WINCHESTER — An audience filled the Centerstage Theatre at Umpqua Community College Saturday night to hear community members speak about the acts of kindness that followed the Oct. 1, 2015, shooting at the school.
The live storytelling became part of The Umpqua Story Project, a compilation of written stories, images and audio recordings that are on display at UCC’s art gallery.
Dustin Cosby, assistant professor of communication at Umpqua Community College, was one of the many volunteers who interviewed and photographed people for the project.
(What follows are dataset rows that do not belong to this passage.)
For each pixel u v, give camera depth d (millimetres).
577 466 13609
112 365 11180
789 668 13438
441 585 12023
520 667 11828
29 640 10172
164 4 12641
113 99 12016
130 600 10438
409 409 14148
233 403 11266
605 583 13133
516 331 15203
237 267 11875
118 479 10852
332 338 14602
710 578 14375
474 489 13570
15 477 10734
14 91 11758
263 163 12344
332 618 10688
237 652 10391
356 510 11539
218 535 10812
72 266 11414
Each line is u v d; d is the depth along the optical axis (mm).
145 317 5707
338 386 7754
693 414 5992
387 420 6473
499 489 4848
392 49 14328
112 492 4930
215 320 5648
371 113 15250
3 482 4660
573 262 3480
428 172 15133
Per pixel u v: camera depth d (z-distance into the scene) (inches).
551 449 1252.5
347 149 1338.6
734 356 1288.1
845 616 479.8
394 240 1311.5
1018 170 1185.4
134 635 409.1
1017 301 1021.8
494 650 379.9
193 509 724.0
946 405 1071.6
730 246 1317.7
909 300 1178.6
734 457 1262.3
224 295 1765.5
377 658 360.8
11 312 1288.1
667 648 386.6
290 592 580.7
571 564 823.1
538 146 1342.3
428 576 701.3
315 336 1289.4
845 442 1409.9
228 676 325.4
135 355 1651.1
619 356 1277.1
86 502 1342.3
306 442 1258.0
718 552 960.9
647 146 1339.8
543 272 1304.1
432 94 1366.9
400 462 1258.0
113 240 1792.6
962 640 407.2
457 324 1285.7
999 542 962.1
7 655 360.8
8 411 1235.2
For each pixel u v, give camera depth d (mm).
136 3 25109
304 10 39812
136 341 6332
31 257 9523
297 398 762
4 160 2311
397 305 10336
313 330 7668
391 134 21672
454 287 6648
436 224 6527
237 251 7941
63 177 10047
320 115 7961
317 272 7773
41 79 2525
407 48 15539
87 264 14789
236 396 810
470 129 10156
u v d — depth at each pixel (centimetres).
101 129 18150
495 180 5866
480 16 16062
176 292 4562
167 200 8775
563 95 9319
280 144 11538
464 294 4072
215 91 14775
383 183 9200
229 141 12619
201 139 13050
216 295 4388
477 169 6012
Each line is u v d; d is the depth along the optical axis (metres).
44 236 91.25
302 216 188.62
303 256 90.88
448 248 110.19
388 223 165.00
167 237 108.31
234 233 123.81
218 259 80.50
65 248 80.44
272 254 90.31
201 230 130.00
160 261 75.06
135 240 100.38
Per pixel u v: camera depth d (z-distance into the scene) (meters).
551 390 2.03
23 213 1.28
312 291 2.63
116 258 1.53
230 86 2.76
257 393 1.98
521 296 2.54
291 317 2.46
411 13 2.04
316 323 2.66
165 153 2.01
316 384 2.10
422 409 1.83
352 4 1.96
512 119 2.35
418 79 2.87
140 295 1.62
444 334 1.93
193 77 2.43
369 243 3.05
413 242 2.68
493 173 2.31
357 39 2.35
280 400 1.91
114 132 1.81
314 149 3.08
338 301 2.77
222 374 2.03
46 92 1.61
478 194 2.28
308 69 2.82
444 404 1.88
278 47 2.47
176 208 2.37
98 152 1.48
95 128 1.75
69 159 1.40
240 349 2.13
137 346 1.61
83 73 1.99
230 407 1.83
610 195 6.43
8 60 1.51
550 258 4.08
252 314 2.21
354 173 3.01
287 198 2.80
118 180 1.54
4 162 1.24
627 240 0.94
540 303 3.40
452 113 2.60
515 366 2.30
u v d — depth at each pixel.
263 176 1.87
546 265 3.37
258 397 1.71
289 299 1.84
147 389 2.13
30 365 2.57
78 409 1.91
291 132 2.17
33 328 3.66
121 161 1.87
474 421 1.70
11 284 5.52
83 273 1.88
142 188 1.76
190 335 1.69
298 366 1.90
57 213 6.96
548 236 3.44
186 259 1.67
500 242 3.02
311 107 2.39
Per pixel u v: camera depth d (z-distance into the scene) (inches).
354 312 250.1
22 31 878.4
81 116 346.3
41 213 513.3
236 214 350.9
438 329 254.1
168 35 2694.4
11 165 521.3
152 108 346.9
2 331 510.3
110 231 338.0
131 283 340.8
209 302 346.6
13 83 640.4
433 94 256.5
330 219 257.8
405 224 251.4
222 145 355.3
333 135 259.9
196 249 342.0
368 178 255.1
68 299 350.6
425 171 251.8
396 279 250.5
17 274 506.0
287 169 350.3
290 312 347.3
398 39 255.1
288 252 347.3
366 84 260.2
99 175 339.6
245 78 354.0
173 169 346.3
“There was a weight, that heaviness, on campus. People were struggling, hurting, coping day to day and for some of us in Snyder, minute by minute,” Cosby said. “I got to hear those stories... and I was just in the sense of awe that our community would do so much for us. I was able to take those stories and I’d bring them back to campus and share them with my colleagues and my students, and you could see that weight begin to lift.”
Speakers included Susan Rochester, the project curator, associate professor and chair of UCC’s Fine Arts Department and Casey O’Toole, owner of O’Toole’s Pub, who hosted a fundraiser to donate more than $10,000 to Greater Douglas United Way.
Andrea Zielinski, the community outreach coordinator for the Douglas County Sheriff’s Office, said she received an inundation of calls after the shooting, most expressing support for the public safety officers who responded to the scene. A few, however, were mean spirited.
“I want to thank you all so much for the kindness you’ve shown our first responders. It means the world to them,” Zielinski said. “I’m so grateful for everything you’ve done for us and I still make sure they see all the good letters we get and all the kind words that you have given us. I’m so grateful that in the days and weeks that followed that I was the one who got to answer the phone.”
Amelia Davis and Kim Blossom played live music in between the speeches.
During an intermission, the audience took in the Umpqua Story Project exhibit in The Art Gallery of UCC, which will be on display until Oct. 28. Under paper strung across the ceiling, they perused the photos and information about the community members who had helped after the shooting.
Notebooks were filled with a collection of written stories, one of which said of Oct. 1, “...this is the day my family had to say goodbye without actually saying it.”
Visitors added their own written stories to the walls.
Brittany Eggers came to the event to hear her professor, Cosby, speak.
“I go to UCC and I was there that day, so I wanted to come hear the stories,” Eggers said, noting that she started tearing up during some of the stories. “I’ve gotten pretty emotional listening to all the speakers talk so far.”
One of the many writers, Vic Falgout of Roseburg, came to the event with his wife, who helped the school and the Ford Family Foundation to organize the stories. Falgout had interviewed students for Ford Family Foundation scholarships, and one of the students killed in the shooting was a scholarship recipient.
“Because of my career, I know the sheriff and a lot of the first responders, and it’s important to me that they get recognized,” Falgout, the retired county juvenile department director, said.
Kristi Roe of Grants Pass came up to UCC to show her support and hear the stories, and noted how the Umpqua Valley community has the sense of family and togetherness that she feels in Grants Pass.
Following the break, three more speakers shared their stories. They included Justin Troxel, a welder in Roseburg who created the Heart of Oregon signs to raise more than $134,000 for the victims and their families, and Kelly Wright, the victims services director for the Douglas County District Attorney’s Office that provides support to the victims’ families.
Cosby spoke about how he found himself organizing and leading the vigil in Stewart Park the night of Oct. 1.
“There began to emerge this theme that I saw that night of ‘this is who I am, this is what I have to offer, can you use it?’” Cosby said.
People had pitched in with whatever they could do to help, from setting up sound equipment and lights to playing bagpipes and providing coffee.
“I remember at one point raising my candle and asking everybody else to do the same, and it was at that moment I really realized how many people were there, all of that light sort of popping up out of the darkness,” Cosby said. “I said something along the lines of, ‘We’re going to make it through because we are Umpqua Strong. And then the audience began to chant ‘Umpqua Strong, Umpqua Strong.’”
Saturday’s program closed with a rendition of Adele’s version of “To Make You Feel My Love” by Bob Dylan.
What happened last year was an injustice that left behind a darkness that will always be present, but the deepest reality is the kindness community members showed each other and the things they all did to help, said Mark Yaconelli of The Hearth, the organization behind the story project.
“Every one of us has the capacity to show kindness. The etymology of that word means to treat others as kin, as family. That’s what showed up here,” Yaconelli said. “That reality and that truth is much stronger than the darkness that happened on Oct. 1. For that one act, 100,000 acts of kindness happened again, and again and again, and need to be remembered.”